▸ **Problems**:
**A.** In the concert review, write out the part that begins at the words "On May 9, mezzo-soprano" and stops after "and George Gershwin.", swapping "pianist" for "accompanist".
**B.** In the concert review, what was the title of the song program that Allyson McHardy and Rachel Andrist performed?
**C.** Based on the concert review, answer yes or no to each statement and quote the words that decide it. (i) The Transformations concert was sung all in English. (ii) McHardy and Andrist began their program with a Cole Porter song. (iii) Aaron Sheppard performed with pianist Stéphane Mayer.

▸ **Passage to read**:
+---+

A week in the Amphitheatre Samantha Pickett singing in the Richard Bradshaw Amphitheatre. Photo: Kevin Lloyd.

A week in the Amphitheatre

Jenna Simeonov

This week, the Free Concert Series in the Richard Bradshaw Amphitheatre featured up a selection of voice recitals that seemed to have a theme of “unusual music”.

On May 9, mezzo-soprano Allyson McHardy and pianist Rachel Andrist performed a programme of songs entitled “Women on the Edge”. Instead of some immediate picks like Strauss’ Ophelia-Lieder, or maybe Libby Larsen’s Try Me, Good King: Last Words of the Wives of Henry VIII, McHardy chosen Schumann’s Poèmes de Marie, reine des Écossais, Op. 135, Zemlinksy’s 6 Songs after Poems by Maeterlinck, Op. 13, and songs by Cole Porter and George Gershwin.

Women on the edge, indeed. Schumann’s song cycle tells the heart-wrenching story of Mary Stuart, Queen of Scots in fragmented snapshots; in muted, understated settings, Stuart sings of her country, her son, and her life in prison. Zemlinsky’s settings of Maeterlinck poems are depressing at face value, but they have that storytelling quality - complete with the rule of three - that makes you lean in and listen. McHardy and Andrist closed the heavy programme with some well-timed humour, in Cole Porter’s What Is This Thing Called Love? and Gershwin’s The Lorelei (which feels like a first-person version of Hall & Oates’ “Maneater”).

Allyson McHardy (right) and Rachel Andrist performing in the Richard Bradshaw Amphitheatre. Photo by Karen E. Reeves.

The next day, three members of the Canadian Opera Company Ensemble Studio gave an all-English concert entitled Transformations, with well-chosen sets of songs for each of their varied voices. With pianist Stéphane Mayer, tenor Aaron Sheppard gave us Finzi’s A Young Man’s Exhortation, Op. 14, songs which often have a way of keeping listeners at arm’s length. Sheppard’s easy, almost American delivery of the poetry by Thomas Hardy made for an almost matter-of-fact performance; it was a nice foil to the murky texts, to see simplicity in action.

+---+

▸ **Extracted information**:
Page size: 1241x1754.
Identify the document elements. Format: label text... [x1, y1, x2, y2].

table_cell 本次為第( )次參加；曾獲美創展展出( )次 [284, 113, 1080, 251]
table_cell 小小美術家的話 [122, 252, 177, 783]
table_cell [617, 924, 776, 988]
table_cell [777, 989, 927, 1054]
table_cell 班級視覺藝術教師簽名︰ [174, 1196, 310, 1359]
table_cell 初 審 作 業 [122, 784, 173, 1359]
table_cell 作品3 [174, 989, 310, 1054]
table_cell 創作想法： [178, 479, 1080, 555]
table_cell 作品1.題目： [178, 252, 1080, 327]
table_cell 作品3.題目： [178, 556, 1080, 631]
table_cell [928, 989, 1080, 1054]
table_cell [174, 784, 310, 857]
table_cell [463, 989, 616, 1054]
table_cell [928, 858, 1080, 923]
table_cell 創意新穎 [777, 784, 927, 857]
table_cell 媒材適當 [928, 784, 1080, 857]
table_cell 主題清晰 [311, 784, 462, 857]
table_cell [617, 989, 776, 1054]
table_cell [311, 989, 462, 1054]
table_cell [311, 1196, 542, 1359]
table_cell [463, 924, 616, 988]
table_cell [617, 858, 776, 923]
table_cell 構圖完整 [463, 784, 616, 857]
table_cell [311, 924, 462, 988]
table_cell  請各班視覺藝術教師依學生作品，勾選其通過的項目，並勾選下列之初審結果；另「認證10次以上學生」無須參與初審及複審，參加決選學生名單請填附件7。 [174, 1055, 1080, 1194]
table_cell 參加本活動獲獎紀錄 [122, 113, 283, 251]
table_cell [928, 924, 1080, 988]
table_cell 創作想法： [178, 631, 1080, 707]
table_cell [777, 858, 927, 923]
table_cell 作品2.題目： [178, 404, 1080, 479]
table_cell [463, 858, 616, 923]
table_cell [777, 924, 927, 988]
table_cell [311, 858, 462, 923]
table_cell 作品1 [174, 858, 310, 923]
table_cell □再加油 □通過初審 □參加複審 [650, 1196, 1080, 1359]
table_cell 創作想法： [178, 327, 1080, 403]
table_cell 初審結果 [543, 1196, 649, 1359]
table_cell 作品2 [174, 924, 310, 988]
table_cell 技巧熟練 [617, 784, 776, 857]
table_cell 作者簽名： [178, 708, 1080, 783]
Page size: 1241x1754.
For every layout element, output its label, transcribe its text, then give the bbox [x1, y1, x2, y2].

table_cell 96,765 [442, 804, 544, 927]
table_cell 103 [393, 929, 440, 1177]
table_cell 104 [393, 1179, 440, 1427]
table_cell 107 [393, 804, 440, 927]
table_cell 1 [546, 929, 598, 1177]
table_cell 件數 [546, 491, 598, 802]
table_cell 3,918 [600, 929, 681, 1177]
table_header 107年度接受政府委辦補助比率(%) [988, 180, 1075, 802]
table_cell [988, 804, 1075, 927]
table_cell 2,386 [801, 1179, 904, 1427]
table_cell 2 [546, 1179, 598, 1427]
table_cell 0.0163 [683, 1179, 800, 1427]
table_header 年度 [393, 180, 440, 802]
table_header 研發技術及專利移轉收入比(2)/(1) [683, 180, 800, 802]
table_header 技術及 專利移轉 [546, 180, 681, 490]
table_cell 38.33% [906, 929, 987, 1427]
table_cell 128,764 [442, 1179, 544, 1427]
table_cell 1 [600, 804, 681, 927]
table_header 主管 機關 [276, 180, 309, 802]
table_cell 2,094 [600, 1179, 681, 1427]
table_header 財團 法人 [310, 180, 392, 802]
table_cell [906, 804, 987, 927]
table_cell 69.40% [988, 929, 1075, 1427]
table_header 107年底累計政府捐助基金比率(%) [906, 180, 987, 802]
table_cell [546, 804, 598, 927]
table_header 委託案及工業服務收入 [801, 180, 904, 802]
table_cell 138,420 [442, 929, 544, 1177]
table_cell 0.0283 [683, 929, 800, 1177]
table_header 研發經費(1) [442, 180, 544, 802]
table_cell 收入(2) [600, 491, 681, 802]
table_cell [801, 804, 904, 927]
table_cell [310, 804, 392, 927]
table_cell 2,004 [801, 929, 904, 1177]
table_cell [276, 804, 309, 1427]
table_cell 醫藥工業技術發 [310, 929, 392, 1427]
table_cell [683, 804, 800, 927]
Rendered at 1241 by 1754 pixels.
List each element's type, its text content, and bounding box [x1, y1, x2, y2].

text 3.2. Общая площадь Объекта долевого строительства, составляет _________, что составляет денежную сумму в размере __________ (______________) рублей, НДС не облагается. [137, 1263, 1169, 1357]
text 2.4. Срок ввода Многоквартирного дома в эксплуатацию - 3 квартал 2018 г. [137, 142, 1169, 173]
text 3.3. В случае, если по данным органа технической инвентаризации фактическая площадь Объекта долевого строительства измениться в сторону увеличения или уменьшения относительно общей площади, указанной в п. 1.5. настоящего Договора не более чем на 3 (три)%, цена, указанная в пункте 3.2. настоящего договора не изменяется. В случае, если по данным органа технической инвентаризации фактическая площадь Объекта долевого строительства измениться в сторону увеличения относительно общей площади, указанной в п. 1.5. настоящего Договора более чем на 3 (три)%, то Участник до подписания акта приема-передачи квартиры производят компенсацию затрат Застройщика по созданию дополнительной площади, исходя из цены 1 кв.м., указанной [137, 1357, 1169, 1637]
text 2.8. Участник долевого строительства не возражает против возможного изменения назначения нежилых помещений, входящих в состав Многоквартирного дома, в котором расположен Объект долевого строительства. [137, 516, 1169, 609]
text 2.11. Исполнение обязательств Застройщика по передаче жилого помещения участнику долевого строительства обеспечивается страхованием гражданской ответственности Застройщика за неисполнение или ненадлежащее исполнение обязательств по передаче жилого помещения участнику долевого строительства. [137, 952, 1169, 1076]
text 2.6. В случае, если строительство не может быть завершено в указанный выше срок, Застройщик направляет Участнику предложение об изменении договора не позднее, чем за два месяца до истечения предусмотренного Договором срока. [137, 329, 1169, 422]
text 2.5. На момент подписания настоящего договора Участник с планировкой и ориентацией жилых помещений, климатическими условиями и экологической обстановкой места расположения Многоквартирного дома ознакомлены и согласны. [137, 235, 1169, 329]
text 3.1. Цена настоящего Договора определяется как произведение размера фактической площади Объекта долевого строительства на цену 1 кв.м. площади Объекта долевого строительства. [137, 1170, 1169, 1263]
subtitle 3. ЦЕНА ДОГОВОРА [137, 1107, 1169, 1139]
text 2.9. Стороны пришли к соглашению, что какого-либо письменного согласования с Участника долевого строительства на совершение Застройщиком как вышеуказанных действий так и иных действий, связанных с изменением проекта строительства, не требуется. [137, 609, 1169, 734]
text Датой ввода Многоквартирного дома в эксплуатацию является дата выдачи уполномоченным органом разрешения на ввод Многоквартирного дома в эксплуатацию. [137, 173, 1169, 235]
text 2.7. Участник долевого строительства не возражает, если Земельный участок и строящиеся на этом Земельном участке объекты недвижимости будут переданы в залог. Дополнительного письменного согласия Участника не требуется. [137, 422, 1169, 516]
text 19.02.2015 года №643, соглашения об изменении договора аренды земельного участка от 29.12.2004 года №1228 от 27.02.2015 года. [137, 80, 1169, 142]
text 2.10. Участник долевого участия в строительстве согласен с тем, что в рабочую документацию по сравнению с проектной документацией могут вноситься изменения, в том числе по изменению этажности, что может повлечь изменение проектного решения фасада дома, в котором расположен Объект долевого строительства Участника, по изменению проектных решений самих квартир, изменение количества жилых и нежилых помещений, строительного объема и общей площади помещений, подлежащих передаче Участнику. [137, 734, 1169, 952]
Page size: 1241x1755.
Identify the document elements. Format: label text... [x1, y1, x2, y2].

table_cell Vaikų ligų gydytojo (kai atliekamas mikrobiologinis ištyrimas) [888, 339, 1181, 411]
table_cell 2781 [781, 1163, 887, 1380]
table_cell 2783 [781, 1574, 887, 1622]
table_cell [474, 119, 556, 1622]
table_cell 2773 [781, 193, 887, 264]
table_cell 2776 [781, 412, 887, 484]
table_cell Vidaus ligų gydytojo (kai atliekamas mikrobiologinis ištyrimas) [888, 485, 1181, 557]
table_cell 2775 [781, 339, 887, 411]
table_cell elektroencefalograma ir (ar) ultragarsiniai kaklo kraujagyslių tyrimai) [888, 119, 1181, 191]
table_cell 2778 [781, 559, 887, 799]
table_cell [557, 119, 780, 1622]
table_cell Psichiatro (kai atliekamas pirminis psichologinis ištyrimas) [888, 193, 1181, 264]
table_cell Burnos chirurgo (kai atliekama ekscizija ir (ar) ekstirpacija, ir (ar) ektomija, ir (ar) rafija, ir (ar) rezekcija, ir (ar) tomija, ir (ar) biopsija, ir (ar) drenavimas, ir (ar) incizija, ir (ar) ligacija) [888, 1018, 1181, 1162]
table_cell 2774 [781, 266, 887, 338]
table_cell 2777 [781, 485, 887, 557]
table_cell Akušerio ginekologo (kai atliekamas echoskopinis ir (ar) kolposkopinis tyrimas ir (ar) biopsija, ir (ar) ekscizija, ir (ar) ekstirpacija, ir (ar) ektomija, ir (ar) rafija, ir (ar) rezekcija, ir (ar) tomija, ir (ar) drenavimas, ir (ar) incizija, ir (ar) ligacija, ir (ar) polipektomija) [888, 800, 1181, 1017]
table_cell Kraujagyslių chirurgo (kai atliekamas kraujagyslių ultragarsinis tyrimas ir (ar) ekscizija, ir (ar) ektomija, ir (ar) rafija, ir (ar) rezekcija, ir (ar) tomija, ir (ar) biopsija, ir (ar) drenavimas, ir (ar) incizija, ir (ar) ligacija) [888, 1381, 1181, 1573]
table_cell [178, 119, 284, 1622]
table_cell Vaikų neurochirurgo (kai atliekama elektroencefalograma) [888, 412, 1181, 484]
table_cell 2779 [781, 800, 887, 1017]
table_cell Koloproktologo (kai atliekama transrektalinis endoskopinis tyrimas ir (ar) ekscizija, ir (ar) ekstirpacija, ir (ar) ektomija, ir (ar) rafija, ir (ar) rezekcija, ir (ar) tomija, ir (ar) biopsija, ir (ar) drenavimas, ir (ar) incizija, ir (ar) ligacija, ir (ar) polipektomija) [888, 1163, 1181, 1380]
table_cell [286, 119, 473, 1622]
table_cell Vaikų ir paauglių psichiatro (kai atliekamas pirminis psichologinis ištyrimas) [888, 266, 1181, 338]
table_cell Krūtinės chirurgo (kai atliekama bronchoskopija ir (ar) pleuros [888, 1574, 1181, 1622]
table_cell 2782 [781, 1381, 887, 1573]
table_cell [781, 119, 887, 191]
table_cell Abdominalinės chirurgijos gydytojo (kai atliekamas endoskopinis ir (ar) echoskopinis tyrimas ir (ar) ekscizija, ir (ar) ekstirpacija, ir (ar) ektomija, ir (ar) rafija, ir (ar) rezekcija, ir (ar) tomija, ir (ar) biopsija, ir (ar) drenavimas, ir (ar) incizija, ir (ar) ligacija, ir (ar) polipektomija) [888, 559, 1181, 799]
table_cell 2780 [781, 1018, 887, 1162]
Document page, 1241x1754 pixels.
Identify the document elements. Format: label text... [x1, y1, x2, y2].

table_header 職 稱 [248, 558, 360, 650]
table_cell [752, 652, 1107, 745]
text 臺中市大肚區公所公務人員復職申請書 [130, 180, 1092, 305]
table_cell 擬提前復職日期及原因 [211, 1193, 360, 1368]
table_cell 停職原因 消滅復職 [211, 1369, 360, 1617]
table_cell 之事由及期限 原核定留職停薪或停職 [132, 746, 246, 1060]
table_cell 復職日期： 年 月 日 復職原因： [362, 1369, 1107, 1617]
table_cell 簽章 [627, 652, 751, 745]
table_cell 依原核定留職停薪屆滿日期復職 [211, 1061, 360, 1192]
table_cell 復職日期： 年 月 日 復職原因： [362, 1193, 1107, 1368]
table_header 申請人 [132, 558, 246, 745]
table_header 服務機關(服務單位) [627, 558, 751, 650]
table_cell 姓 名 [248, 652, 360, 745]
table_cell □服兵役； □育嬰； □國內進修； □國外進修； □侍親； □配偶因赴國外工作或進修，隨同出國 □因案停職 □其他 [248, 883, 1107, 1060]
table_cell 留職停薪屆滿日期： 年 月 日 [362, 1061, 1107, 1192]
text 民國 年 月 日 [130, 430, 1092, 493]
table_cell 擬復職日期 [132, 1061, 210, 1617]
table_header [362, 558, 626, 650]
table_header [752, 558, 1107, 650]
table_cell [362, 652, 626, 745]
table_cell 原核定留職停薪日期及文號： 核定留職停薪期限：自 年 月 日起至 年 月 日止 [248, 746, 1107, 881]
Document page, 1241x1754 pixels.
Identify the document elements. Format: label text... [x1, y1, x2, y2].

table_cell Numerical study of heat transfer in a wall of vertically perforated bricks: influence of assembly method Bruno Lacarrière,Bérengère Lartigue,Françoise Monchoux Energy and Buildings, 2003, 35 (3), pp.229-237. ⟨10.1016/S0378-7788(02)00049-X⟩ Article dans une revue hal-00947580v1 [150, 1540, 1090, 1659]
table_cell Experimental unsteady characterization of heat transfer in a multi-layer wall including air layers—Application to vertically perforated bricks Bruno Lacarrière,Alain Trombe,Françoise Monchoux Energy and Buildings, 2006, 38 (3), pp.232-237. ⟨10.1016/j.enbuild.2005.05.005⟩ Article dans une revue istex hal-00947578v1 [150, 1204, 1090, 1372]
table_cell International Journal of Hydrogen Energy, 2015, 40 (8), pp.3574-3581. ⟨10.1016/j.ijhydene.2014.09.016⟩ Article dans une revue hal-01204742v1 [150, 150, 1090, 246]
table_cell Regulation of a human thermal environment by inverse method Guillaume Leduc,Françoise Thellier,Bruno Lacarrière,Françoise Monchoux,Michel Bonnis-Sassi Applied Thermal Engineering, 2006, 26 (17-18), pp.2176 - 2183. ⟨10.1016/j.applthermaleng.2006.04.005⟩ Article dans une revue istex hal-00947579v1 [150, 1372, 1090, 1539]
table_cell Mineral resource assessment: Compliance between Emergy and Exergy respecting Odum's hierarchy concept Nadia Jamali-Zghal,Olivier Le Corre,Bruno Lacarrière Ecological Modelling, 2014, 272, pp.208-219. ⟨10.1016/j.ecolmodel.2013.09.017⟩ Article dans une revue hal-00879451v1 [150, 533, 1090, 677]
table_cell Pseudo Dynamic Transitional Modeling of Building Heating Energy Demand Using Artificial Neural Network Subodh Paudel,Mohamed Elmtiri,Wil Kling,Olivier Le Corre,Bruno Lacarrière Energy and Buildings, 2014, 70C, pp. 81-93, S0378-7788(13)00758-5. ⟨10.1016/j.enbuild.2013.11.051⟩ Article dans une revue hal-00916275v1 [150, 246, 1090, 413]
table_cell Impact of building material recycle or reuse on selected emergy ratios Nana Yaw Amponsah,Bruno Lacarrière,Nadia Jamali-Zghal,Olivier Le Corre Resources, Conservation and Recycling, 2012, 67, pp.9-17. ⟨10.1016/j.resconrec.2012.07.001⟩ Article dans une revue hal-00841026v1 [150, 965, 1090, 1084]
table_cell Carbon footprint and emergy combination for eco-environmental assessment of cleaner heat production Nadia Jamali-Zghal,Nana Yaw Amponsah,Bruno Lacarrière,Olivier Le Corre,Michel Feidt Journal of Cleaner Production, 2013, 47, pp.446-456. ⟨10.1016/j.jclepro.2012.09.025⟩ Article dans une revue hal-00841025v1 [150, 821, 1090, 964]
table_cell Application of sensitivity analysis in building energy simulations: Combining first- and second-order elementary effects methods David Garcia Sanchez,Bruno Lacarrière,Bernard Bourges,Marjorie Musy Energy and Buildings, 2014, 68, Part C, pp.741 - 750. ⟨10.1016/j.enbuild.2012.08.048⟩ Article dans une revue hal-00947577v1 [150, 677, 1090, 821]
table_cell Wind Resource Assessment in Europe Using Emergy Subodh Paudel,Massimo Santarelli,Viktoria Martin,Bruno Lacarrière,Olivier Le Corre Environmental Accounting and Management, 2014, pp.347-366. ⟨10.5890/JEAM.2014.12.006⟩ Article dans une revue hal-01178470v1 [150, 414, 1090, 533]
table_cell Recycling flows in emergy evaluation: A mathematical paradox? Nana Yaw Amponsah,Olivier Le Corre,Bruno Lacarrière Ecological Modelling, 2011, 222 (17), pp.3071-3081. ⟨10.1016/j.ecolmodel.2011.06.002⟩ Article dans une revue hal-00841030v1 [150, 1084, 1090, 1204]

+---+

▸ **Responses to the tasks**:
**A.**
On May 9, mezzo-soprano Allyson McHardy and accompanist Rachel Andrist performed a programme of songs entitled “Women on the Edge”. Instead of some immediate picks like Strauss’ Ophelia-Lieder, or maybe Libby Larsen’s Try Me, Good King: Last Words of the Wives of Henry VIII, McHardy chosen Schumann’s Poèmes de Marie, reine des Écossais, Op. 135, Zemlinksy’s 6 Songs after Poems by Maeterlinck, Op. 13, and songs by Cole Porter and George Gershwin.

**B.** "Women on the Edge"

**C.**
(i) Yes: "gave an all-English concert entitled Transformations"
(ii) No: "closed the heavy programme with some well-timed humour, in Cole Porter’s What Is This Thing Called Love?"
(iii) Yes: "With pianist Stéphane Mayer, tenor Aaron Sheppard gave us Finzi’s A Young Man’s Exhortation, Op. 14"